**Task prompt:**
Would you please return every line from the listing that contains the word "Uludağ"?

.....

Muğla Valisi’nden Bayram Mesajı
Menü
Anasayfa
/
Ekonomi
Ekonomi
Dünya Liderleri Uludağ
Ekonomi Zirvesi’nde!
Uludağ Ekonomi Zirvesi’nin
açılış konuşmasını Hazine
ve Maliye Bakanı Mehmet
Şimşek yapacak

.....

**Reply:**
Dünya Liderleri Uludağ
Uludağ Ekonomi Zirvesi’nin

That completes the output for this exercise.